Delhi produces around 10,000MT of garbage every day, a majority of which is dumped at the Bhalswa, Ghazipur and Okhla landfills, which have exhausted their capacity way back. The mountains of waste produce combustible methane gas, which often catches fire. The toxic fumes thus generated are a poisonous cocktail of particulate matter mixed with carbon-dioxide, carbon-monoxide, hydrogen-sulphide, carcinogenic dioxins and furans. “The Bhalswa landfill was exhausted in 2007 itself, but dumping of waste continues as no alternative site has been allotted to us,” a north corporation official said.

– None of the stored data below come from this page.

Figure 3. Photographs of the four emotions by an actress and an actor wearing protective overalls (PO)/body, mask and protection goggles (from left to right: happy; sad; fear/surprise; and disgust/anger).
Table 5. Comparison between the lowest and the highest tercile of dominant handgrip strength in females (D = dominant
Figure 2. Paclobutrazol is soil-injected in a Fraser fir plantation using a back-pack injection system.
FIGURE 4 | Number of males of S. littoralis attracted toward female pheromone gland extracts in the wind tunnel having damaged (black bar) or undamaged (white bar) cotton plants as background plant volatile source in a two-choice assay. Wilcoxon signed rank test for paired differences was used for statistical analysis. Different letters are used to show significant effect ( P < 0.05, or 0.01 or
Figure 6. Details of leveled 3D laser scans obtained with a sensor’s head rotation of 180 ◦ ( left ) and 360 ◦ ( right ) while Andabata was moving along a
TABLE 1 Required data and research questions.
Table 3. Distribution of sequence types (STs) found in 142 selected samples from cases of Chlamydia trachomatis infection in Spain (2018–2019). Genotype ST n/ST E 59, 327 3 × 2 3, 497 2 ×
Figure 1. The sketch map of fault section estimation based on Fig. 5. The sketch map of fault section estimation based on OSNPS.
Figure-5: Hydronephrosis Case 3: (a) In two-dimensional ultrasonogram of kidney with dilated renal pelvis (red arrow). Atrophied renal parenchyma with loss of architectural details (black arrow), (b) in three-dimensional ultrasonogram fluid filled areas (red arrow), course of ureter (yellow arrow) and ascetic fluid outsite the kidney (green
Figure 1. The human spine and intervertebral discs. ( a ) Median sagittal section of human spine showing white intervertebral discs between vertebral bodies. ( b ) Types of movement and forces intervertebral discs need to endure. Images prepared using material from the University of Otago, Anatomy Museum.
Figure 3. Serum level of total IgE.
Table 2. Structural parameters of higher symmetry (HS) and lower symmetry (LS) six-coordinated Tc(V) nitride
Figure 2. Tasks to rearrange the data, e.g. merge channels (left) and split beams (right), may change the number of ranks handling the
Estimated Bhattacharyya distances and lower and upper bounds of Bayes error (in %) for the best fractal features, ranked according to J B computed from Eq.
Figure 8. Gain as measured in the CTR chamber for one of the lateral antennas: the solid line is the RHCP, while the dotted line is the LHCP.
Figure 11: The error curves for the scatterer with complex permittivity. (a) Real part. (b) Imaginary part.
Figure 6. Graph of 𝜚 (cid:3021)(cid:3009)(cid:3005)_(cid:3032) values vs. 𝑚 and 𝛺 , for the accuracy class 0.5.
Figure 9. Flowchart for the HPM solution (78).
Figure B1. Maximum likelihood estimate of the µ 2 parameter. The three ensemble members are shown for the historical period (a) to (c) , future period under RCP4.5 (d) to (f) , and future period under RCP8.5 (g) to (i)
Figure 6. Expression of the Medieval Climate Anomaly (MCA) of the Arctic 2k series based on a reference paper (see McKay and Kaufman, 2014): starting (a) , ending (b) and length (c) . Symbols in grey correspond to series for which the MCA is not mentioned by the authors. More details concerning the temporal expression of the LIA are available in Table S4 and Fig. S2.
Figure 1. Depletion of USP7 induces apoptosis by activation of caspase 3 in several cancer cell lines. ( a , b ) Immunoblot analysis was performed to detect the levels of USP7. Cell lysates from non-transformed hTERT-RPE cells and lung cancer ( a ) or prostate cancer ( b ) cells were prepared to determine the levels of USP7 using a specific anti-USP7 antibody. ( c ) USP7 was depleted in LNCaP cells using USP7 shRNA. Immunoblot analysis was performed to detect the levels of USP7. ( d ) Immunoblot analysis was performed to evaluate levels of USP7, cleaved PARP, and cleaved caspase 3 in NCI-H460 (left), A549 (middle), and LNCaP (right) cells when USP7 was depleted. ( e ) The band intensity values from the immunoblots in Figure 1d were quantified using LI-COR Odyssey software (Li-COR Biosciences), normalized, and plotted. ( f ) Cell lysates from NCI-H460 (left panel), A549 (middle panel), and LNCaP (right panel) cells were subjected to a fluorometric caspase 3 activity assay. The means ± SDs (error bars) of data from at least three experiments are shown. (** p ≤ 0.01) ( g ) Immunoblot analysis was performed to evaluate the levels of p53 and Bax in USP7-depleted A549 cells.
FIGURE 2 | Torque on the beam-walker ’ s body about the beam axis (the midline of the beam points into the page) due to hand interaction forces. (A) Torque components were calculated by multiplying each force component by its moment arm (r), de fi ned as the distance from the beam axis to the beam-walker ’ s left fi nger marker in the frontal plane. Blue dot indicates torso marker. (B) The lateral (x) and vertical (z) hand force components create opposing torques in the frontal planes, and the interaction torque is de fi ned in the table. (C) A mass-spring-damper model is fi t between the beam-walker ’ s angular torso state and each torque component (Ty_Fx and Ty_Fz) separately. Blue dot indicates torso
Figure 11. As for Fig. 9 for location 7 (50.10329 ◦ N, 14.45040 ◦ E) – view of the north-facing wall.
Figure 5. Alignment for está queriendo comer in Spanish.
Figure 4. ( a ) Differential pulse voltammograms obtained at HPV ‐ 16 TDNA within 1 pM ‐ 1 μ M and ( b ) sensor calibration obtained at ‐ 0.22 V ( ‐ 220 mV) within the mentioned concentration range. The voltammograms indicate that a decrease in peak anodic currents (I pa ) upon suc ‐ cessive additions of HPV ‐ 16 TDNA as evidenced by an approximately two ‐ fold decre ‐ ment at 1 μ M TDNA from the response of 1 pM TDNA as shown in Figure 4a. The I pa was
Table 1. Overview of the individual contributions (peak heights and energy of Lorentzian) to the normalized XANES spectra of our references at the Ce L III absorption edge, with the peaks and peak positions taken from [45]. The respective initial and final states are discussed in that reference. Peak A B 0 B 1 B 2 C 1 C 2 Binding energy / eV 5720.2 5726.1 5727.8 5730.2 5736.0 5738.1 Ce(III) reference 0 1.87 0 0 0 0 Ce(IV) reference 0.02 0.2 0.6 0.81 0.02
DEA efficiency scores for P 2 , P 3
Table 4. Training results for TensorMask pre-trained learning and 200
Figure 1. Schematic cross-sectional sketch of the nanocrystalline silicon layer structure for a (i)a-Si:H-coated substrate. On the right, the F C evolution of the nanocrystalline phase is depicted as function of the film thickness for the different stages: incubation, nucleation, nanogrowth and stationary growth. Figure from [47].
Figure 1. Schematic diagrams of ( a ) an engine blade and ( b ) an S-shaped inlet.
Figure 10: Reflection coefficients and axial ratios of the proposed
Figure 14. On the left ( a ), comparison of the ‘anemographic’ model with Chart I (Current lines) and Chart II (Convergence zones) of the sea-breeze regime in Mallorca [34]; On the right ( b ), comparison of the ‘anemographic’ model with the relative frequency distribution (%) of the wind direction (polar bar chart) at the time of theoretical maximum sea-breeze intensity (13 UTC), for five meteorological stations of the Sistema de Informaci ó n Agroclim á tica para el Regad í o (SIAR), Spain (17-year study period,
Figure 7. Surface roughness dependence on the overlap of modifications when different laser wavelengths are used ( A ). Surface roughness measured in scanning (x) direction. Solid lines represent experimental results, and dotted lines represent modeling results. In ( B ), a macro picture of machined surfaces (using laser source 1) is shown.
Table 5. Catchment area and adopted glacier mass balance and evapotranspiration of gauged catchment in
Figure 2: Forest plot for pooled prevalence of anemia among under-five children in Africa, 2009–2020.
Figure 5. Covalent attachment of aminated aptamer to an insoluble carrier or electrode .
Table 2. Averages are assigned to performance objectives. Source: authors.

In fact, it was exactly a year ago that a fire had erupted at this landfill and raged on for four days. However, the number of fires at Bhalswa had come down significantly in the last few months ever since the corporation started work on slope stabilisation towards Sanjay Gandhi Transport Nagar. But the other side remains difficult to reach. A fire department official confirmed Joshi’s assertion that the terrain was tough to negotiate. “The steep vertical surface makes these sites almost inaccessible. The sources of these fires are 10-20m below the surface. Using water only aggravates the problem as it affects the landfill’s stability,” the official said.

The civic bodies are currently undertaking a Rs 250-crore project for bio-mining and bio-remediation of the three landfill sites with the ultimate goal of flattening the mounds. North corporation will install a fourth trammel machine near Bhalswa landfill on Monday. The latest fire only highlights the need to expedite the project.